#### What is needed
Copy out every line of the records in which "clause" can be found.

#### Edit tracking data
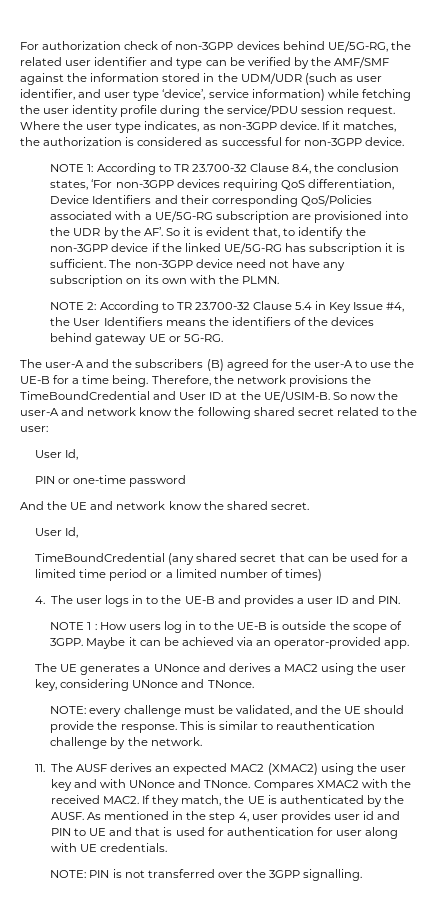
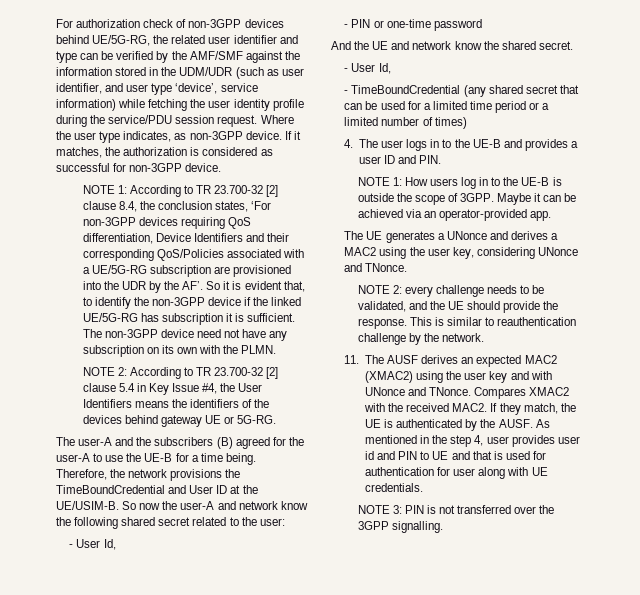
[249,163,289,172] Clause -> [266,185,279,197] [82,201,116,210] [2] clause
[252,301,292,310] Clause -> [266,367,279,379] [82,383,116,392] [2] clause
[35,449,79,460] User Id, // -> [69,539,116,550] [344,24,349,28] - User Id, // -
[35,527,79,538] User Id, // -> [344,63,391,74] [344,90,349,94] - User Id, // -
[87,622,97,630] 1 : -> [392,177,402,186] 1:
[50,705,215,717] NOTE: every challenge must -> [357,285,530,297] NOTE 2: every challenge needs to
[50,870,87,878] NOTE: -> [357,505,402,514] NOTE 3:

#### Task answer
[249,163,289,172] Clause -> [266,185,279,197] [82,201,116,210] [2] clause
[252,301,292,310] Clause -> [266,367,279,379] [82,383,116,392] [2] clause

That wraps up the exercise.